The Mechanical Truth They Couldn’t Deny

What makes these cars irrefutable isn’t just the VINs stamped into steel. It’s the parts themselves. Morgan later located 1972-specific Holley carburetors with authentic factory part numbers and date codes that matched the aborted Six-Pack program exactly. The engineering blueprints existed. The carburetors existed. The factory documentation existed. The stamped VIN tags were real.

Against every regulatory obstacle, the cars were built. Against corporate denial, they survived. Against decades of dismissal, they’re now celebrated as museum pieces—not despite their rarity, but because of what they represent: proof that Chrysler knowingly violated federal law to sneak a handful of muscle cars past regulators, then spent fifty years telling the world it never happened.

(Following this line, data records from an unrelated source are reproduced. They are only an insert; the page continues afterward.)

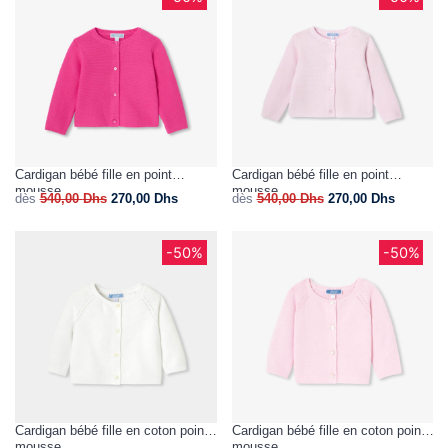
Cardigan bébé fille en point
Cardigan bébé fille en point
mousse
mousse
dès
540,00
Dhs
270,00
Dhs
dès
540,00
Dhs
270,00
Dhs
-50%
-50%
Cardigan bébé fille en coton point
Cardigan bébé fille en coton point
mousse
mousse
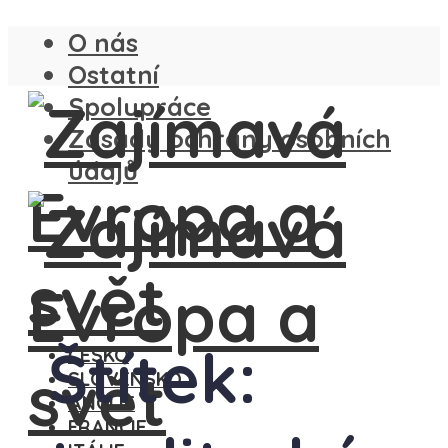
O nás
Ostatní
Spolupráce
Zásady ochrany osobních
údajů
Štítek:
ČESKO
SLOVENSKO
ANGLIE
FRANCIE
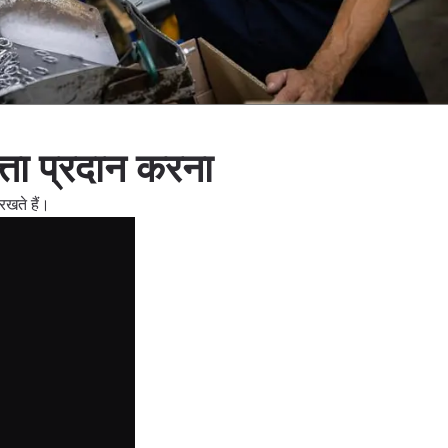
त्ता प्रदान करना
रखते हैं।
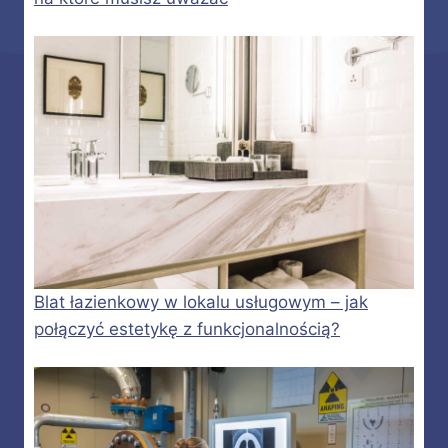
Blat łazienkowy w lokalu usługowym – jak
połączyć estetykę z funkcjonalnością?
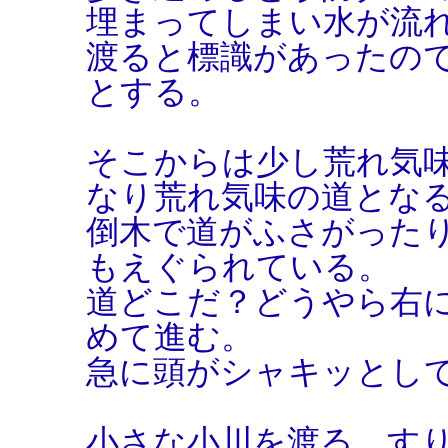
埋まってしまい水が流
渡ると標識があったの
とする。
そこからは少し荒れ気
なり荒れ気味の道とな
倒木で道がふさがった
もえぐられている。
道どこだ？どうやら右
めて進む。
急に頭がシャキッとし
小さな小川を渡る。す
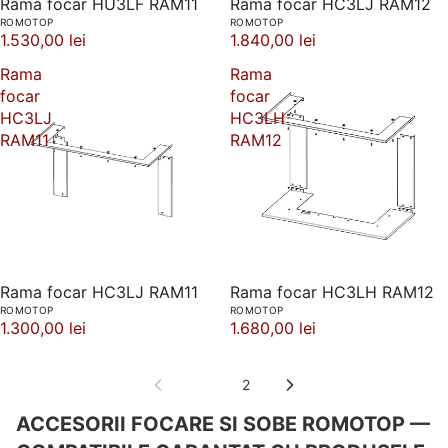
Rama focar HU3LF RAM11
Rama focar HC3LJ RAM12
ROMOTOP
ROMOTOP
1.530,00 lei
1.840,00 lei
Rama
Rama
focar
focar
HC3LJ
HC3LH
RAM11
RAM12
Rama focar HC3LJ RAM11
Rama focar HC3LH RAM12
ROMOTOP
ROMOTOP
1.300,00 lei
1.680,00 lei
1
2
ACCESORII FOCARE SI SOBE ROMOTOP —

Mopar historians call them the “V-Code Legend.” They’re not a legend anymore. They’re three pieces of physical evidence that the most powerful corporation of the era couldn’t quite erase its tracks completely—no matter how hard it tried.

TL;DR

  • Chrysler built three 1972 V-code muscle cars with 440 Six-Pack engines that officially “never existed.”
  • The company denied their existence for nearly 50 years because the cars violated EPA emissions certification—a federal compliance violation.
  • A junkyard discovery by collector Russell Morgan in the 1980s proved all three cars were real, equipped with matching factory parts and factory documentation.